Who would have thought a 2000 Solar Red Cooper Sports could cause such controversy? But that’s what happened at the end of 2011, after the Top Gear India Special. It all started off innocently enough, the episode being jokingly branded as a trade mission and even featuring Prime Minister of the time David Cameron supposedly giving his endorsement. But after the show aired on BBC2, this all changed. Not only was the Indian High Commission unimpressed, the louder cry of dissatisfaction came from Classic Mini owners, after the face of this almost immaculate late Mini was ripped off when presenter Richard Hammond tried to winch James May’s Rolls-Royce up a steep incline!
But what happened to this Mini, after its brief appearance in the Top Gear display at the National Motor Museum? Well, starting on P60 we have the full story.

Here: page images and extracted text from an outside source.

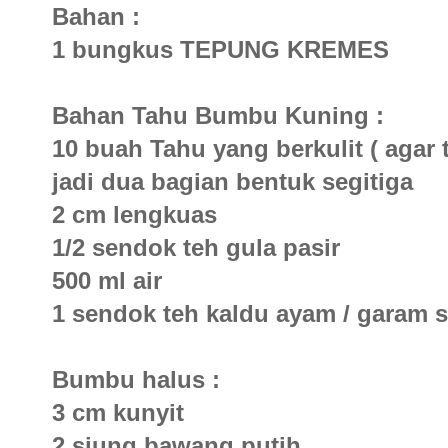
Bahan :
1 bungkus TEPUNG KREMES
Bahan Tahu Bumbu Kuning :
10 buah Tahu yang berkulit ( agar 
jadi dua bagian bentuk segitiga
2 cm lengkuas
1/2 sendok teh gula pasir
500 ml air
1 sendok teh kaldu ayam / garam
Bumbu halus :
3 cm kunyit
2 siung bawang putih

Mini variants, such as the Woody estate, are becoming a rarer and rarer sight — even at Mini shows. So I’m pleased to say that we’ve got one of the best, if not the best, in the form of Bill Bevan’s 1966 freshly restored cover star.
With the Monte Carlo rally just around the corner, it’s the perfect time to feature a rally replica build, and the attention to detail of Anthony Ryan’s MkII is impressive.
But perhaps I have left the most important feature Mini until last. Rhos Jenkins’s 1976 1000 might look standard, but it is, in fact, one of just a few remaining first limited editions.
Elsewhere, we have reports from the recent Castle Combe Action Day, plus Minis To The Alps with the Cooper Register. And if you’re more into learning about and fixing your car, we have the latest in our Mini Handling series, plus how to change your locks. Plus, if you need restoration encouragement, we’ve got the lowdown on Gary Carr’s Clubman Estate, in On The Job.
Enjoy the issue!
Bill Bevan’s restored '66 Woody Estate.